> **Records provided**:
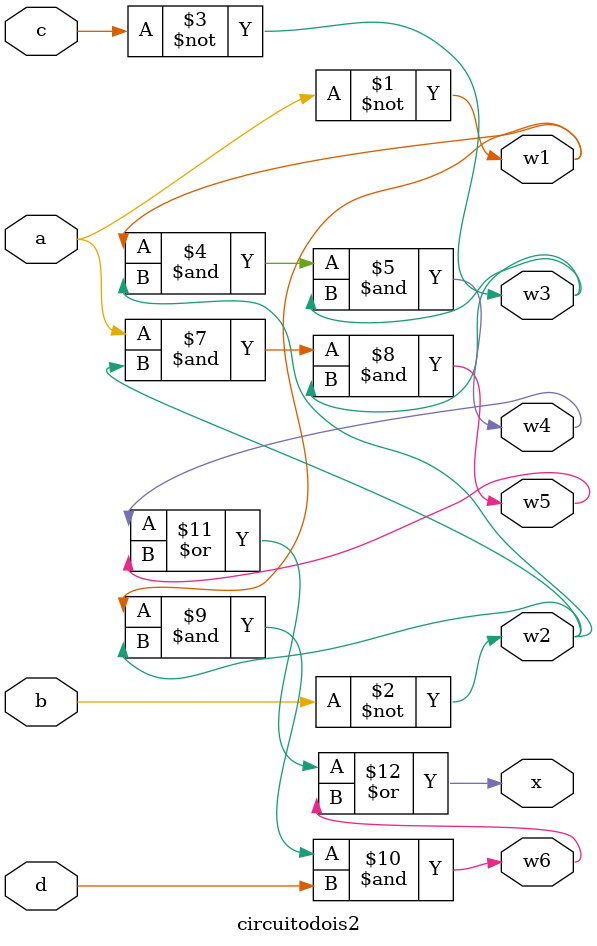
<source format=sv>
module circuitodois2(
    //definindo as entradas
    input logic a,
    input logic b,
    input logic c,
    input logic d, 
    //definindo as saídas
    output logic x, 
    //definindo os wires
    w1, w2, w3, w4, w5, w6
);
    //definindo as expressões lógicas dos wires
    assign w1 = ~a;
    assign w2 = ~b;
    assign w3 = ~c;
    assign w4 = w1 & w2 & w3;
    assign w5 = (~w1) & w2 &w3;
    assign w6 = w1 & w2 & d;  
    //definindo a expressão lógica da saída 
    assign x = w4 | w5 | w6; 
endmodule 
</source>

* * *

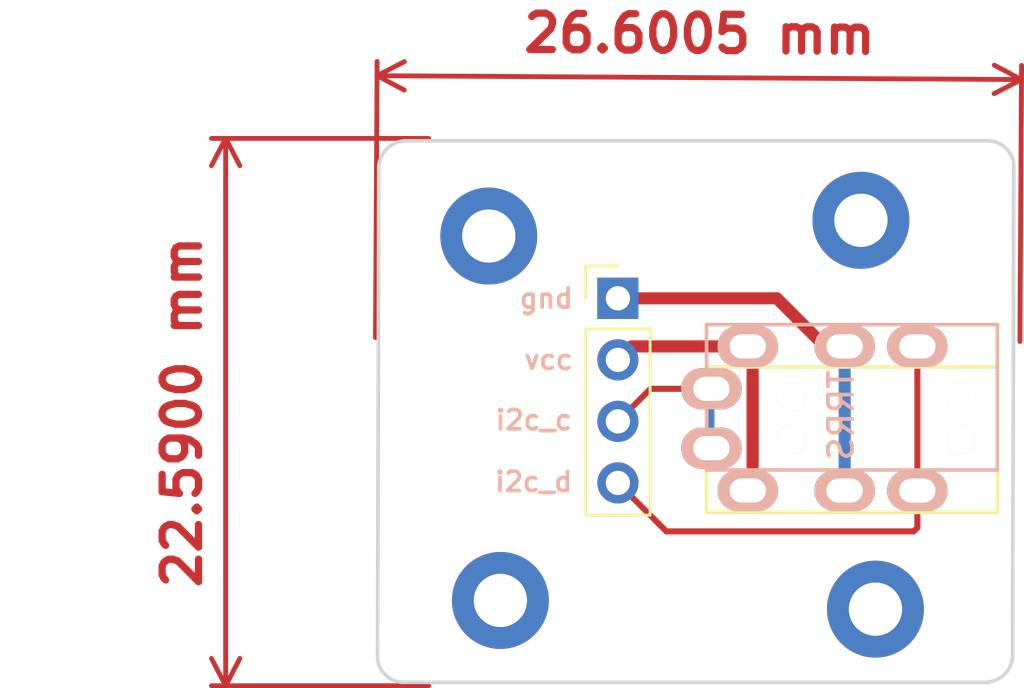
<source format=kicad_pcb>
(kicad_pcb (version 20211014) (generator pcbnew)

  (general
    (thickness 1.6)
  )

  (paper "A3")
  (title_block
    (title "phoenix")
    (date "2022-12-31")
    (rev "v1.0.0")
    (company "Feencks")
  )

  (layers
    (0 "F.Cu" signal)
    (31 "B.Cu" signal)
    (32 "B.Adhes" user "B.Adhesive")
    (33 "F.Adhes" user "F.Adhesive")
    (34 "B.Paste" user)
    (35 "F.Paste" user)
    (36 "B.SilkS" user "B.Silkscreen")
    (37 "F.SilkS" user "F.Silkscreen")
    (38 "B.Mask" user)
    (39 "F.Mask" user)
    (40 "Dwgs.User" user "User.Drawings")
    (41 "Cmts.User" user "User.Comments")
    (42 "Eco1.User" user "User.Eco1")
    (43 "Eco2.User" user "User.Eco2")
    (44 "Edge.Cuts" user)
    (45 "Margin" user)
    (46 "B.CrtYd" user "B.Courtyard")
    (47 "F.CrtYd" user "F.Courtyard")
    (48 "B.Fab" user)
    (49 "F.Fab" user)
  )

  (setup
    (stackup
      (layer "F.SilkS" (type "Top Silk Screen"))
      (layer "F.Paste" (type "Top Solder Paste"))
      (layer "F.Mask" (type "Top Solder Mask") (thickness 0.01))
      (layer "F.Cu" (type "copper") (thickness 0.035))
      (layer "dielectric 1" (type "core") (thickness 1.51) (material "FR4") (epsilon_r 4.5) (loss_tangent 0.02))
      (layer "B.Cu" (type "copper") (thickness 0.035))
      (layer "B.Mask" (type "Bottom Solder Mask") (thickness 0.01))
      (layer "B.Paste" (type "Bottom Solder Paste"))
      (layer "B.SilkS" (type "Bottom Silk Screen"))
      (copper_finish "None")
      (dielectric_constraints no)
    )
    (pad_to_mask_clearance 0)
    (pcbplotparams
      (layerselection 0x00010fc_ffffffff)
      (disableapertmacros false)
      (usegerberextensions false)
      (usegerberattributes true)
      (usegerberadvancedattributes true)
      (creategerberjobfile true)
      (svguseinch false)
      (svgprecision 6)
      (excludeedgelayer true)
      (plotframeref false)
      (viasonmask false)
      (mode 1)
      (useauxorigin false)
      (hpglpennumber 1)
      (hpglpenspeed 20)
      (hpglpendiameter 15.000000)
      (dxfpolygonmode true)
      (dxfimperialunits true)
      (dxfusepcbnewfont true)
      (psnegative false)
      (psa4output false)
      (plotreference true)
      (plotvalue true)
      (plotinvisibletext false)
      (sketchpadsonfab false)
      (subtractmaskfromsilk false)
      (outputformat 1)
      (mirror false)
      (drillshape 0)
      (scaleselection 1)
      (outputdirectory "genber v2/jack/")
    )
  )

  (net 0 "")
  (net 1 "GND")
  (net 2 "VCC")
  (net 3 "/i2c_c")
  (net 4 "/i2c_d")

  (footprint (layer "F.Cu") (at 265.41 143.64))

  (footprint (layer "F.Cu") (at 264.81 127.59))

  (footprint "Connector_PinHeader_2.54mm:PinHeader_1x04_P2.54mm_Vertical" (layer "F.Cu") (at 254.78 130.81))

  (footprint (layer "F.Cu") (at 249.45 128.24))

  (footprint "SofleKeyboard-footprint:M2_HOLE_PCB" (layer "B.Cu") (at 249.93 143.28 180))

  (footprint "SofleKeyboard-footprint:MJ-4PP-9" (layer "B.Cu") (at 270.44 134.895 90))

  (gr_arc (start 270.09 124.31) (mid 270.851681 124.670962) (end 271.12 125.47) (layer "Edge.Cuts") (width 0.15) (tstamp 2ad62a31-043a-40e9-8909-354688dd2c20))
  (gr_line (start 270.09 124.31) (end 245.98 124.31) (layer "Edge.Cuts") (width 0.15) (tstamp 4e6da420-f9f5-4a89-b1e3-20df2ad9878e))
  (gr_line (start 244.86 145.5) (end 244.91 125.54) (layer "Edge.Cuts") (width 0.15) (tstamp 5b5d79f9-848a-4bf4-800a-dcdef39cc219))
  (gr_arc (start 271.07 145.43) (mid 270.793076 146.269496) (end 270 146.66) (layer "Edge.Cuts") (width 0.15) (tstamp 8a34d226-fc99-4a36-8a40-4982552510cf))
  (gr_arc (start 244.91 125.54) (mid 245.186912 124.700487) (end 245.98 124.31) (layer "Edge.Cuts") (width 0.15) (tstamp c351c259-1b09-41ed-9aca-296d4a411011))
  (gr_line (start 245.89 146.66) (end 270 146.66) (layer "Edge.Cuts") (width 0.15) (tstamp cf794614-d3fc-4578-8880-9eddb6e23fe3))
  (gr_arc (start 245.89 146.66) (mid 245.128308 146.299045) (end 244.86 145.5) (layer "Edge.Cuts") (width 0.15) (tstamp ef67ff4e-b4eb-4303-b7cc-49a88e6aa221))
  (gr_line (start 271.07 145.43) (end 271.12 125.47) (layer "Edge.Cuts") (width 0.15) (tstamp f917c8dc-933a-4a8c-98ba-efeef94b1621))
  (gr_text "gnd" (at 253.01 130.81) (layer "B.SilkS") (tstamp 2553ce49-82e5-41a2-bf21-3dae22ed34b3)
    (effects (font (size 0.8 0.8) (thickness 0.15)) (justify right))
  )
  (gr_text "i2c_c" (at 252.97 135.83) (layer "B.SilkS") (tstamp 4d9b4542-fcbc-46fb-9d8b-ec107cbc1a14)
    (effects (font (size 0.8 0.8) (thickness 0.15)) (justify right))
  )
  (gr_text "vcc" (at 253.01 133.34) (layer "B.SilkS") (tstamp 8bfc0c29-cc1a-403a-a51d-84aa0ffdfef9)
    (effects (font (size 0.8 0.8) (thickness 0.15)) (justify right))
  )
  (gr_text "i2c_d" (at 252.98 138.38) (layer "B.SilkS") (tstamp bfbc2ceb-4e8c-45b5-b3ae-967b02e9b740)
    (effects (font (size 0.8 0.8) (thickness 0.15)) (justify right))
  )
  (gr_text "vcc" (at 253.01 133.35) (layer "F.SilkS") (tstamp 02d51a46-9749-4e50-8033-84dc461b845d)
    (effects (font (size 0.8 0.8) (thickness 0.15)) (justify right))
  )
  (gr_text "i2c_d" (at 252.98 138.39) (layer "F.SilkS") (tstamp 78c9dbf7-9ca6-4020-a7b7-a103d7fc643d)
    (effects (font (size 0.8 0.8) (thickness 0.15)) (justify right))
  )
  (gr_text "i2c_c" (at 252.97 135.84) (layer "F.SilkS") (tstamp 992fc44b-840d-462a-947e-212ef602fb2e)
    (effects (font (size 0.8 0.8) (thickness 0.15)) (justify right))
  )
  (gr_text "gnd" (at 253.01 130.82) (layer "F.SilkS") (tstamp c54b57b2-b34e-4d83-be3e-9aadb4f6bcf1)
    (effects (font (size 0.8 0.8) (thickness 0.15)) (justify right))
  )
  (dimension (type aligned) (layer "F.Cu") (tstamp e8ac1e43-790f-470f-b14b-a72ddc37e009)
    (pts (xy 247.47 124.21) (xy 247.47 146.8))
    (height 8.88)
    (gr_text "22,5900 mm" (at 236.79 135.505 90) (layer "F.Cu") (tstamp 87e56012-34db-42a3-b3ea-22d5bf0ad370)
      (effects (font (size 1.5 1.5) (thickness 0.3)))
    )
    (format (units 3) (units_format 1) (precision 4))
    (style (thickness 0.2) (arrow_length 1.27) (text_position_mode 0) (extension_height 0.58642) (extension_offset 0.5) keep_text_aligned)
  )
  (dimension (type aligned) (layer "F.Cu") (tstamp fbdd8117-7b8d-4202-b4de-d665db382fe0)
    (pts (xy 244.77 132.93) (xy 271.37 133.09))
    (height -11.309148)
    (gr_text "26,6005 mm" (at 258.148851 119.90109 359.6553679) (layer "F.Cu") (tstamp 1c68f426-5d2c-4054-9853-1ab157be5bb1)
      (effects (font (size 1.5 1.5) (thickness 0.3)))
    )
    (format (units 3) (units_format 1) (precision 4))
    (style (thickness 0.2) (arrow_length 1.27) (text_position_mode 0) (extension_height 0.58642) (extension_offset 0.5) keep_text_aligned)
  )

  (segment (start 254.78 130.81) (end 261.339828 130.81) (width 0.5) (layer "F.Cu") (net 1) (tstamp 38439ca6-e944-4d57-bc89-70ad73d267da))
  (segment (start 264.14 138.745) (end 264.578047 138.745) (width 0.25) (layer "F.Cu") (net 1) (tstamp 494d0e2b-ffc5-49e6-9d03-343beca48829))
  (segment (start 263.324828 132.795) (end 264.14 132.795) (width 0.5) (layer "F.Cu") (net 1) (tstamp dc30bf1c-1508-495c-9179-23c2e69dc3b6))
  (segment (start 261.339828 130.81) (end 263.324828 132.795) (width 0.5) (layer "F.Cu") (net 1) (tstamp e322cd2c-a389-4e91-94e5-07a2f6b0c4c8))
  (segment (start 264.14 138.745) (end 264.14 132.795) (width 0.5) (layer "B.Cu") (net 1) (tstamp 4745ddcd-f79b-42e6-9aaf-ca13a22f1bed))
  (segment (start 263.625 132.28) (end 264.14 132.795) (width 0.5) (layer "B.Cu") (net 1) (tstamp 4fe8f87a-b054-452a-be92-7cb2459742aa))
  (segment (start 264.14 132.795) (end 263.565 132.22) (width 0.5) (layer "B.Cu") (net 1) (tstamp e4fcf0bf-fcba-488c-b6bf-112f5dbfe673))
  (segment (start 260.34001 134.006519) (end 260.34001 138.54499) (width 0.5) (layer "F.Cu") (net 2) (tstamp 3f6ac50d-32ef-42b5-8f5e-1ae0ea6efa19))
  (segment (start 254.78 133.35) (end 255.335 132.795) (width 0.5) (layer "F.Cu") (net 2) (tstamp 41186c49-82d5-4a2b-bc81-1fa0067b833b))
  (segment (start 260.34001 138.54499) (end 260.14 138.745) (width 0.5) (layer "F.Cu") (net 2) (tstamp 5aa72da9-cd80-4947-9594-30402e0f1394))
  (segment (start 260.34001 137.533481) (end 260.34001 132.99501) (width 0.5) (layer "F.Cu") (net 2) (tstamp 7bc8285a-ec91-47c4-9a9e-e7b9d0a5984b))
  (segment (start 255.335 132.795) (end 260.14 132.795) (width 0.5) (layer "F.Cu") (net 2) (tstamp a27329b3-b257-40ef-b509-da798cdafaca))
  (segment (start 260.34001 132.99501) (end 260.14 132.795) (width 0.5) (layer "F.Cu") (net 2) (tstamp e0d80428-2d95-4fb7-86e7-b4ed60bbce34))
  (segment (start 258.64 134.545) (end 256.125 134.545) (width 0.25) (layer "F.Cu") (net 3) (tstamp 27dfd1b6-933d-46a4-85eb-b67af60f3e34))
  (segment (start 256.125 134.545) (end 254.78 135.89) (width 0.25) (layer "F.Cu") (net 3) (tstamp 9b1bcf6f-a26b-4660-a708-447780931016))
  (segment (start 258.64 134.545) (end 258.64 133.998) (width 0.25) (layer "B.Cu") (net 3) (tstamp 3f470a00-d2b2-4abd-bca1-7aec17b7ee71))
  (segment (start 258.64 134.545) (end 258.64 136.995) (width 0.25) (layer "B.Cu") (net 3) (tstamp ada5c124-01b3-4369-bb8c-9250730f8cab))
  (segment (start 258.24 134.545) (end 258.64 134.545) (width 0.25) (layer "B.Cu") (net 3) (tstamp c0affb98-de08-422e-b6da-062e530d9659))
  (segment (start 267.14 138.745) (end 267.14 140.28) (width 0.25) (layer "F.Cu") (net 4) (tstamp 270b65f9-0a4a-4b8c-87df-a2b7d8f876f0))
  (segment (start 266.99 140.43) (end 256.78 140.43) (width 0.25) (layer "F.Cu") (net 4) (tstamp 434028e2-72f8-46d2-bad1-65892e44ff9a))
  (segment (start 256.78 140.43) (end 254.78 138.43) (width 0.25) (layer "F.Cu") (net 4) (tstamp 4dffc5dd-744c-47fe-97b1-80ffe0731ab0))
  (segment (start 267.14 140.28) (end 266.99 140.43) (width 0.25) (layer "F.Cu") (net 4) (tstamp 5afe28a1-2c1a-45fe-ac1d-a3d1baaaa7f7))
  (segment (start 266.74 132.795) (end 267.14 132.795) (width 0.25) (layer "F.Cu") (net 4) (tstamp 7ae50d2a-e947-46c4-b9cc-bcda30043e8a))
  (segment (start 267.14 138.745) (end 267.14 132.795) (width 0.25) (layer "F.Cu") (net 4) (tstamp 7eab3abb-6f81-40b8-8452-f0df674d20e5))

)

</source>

> **Required work**: Where the string "Paste" turns up in a line of the data above, copy that whole line.

> **Finished task**:
    (34 "B.Paste" user)
    (35 "F.Paste" user)
      (layer "F.Paste" (type "Top Solder Paste"))
      (layer "B.Paste" (type "Bottom Solder Paste"))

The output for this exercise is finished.